Voici quelques extraits du livre intitulé, « les Bayeke du Garanganze, écrit par le Mwanangwa Célestin Nsamba Malezi, qui décrivent les événements tragiques qui précédèrent et émaillèrent la vie et le règne de Mukanda Bantu.
L’après M’siri
Le jour où M’siri fut tué, les soldats de l’expédition Stairs commirent des exactions, dont les ordres émanaient directement de leurs chefs que l’on disait « chrétiens et civilisés ». Nous rappelons que Bodson, un capitaine membre de l’expédition, venait à peine de tuer M’siri à Munema, avant d’être lui-même tué par Masuka (fils de M’siri). Les soldats de Stairs avaient décapité la tête de M’siri et l’avaient mise sur une palissade au vu de toute la population. C’est sur cette toile de fond que se dessinèrent les événements tumultueux qui précédèrent l’avènement du futur roi des Bayeke.
Apres la mort de M’siri, les hommes de Stairs pillèrent les entrepôts et les résidences de Nkuru, Kaleba et Munema, épargnant ceux de Kimpata qui restèrent intacts. Stairs démantela même les enceintes de Nkuru pour construire son fort. Il voulait faire disparaitre tout ce qui rappelait le règne de M’siri.
Qui ne pourra jamais décrire l’indignation, puis la peur des braves gens de Bunkeya, ce soir-là ! Un épais silence de mauvais augure s’abattit sur le village : chacun se terrait chez soi. Aucun enfant ne jouait. Seuls les chiens hurlaient à la mort. Les gens étaient dans la désolation la plus profonde : leur « Seba » (père, protecteur) tant aimé n’était plus ! Certains, les plus ébranlés, quittèrent même la capitale pour rentrer dans leurs régions d’origine.
Ainsi se déroula inéluctablement cette journée du 20 décembre 1891, journée qui vit notre Mwami M’siri être abattu traitreusement et rendre l’âme.
Le 21 décembre
Malgré sa victoire apparente, le capitaine Stairs n’était pas tranquille car non seulement il avait perdu son adjoint le plus expérimenté (Bodson), mais de plus, il ne savait quel avenir lui réservaient les Bayeke.
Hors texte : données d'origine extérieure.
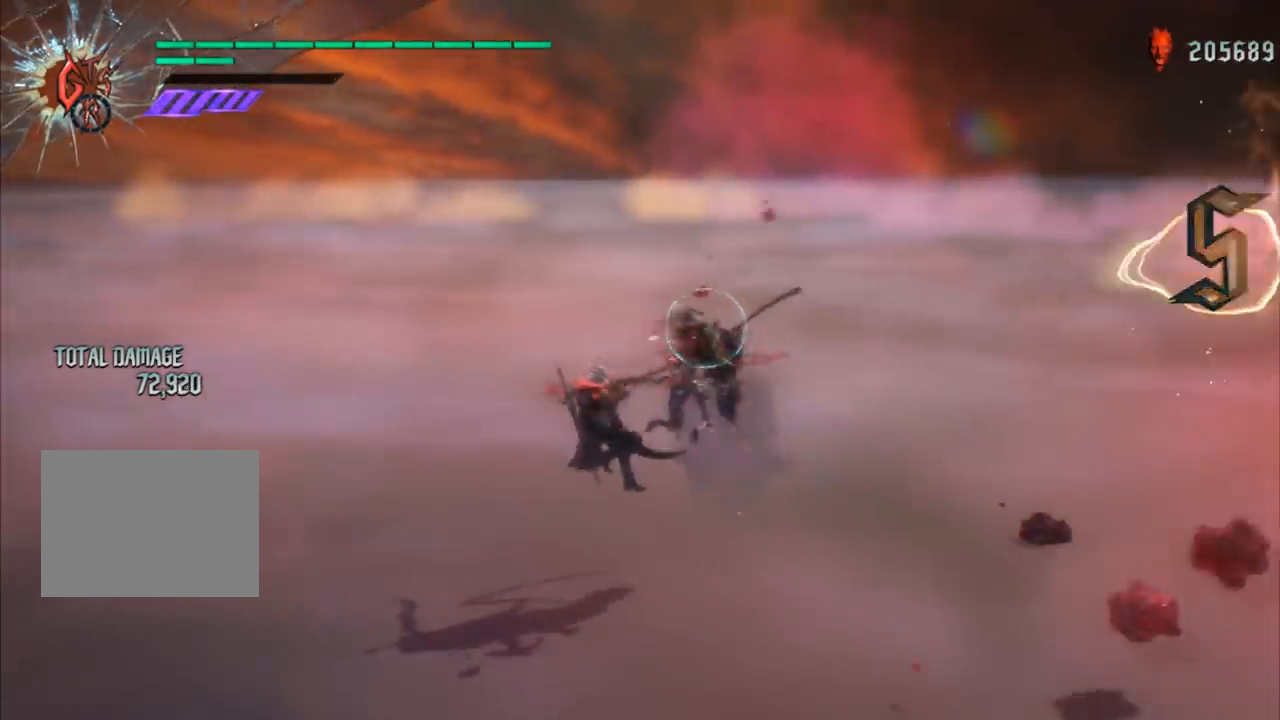
{"buttons": ["L1", "R1"], "left_stick": "center", "right_stick": "center", "events": []}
Il n’avait pas encore entamé le moindre pourparler sur l’après règne avec aucun des proches collaborateurs de M’siri. En effet, on lui avait rapporté une rumeur selon laquelle Mukanda Bantu et son oncle Ntalasha étaient en train de mobiliser leurs guerriers pour « venir tuer les blancs ».
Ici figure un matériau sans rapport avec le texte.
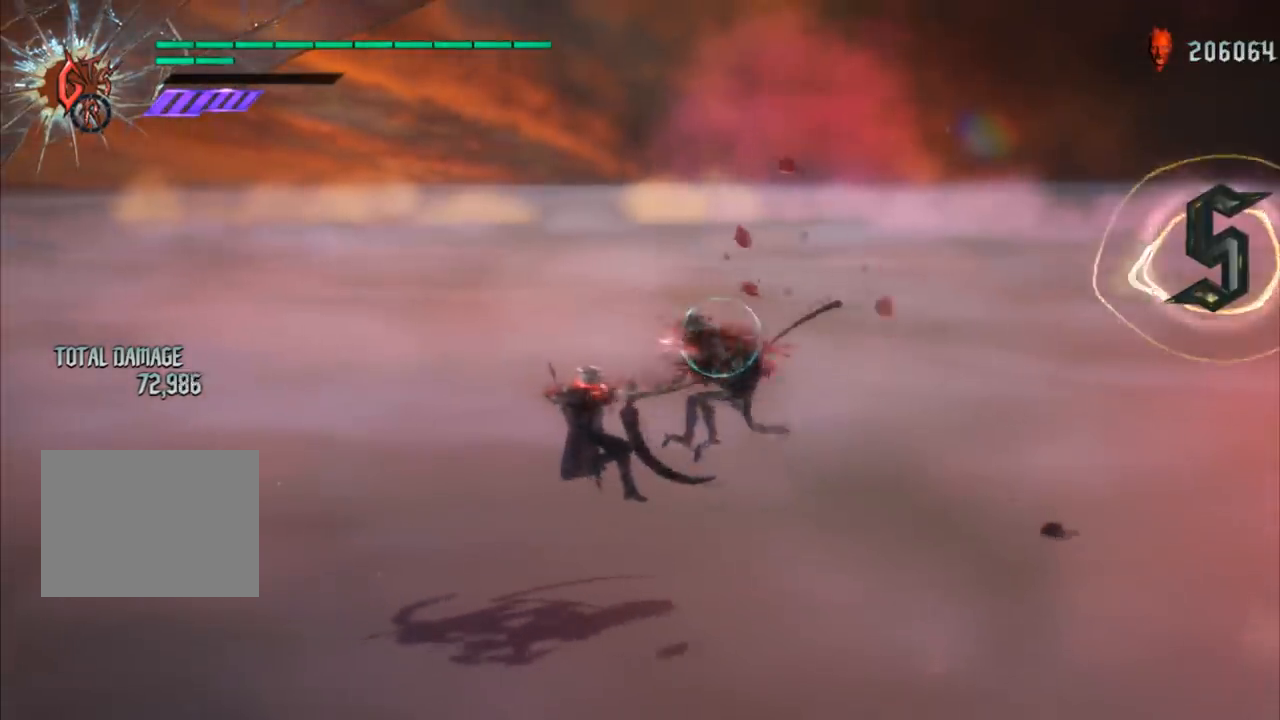
{"buttons": ["L1", "R1"], "left_stick": "center", "right_stick": "center", "events": []}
Par contre, dans Bunkeya, les gens chuchotaient que le capitaine Stairs) recherchait tous les grands notables de M’siri pour les mettre à mort.
Sur ces entrefaites, Kyamunda se rendit à Kankofu en compagnie de Magabwa, pour rencontrer Ntalasha Ilezya Milimo, qui à cet instant-là, en tant que descendant du grand-père de M’siri, était le plus haut personnage présent dans les environs immédiats.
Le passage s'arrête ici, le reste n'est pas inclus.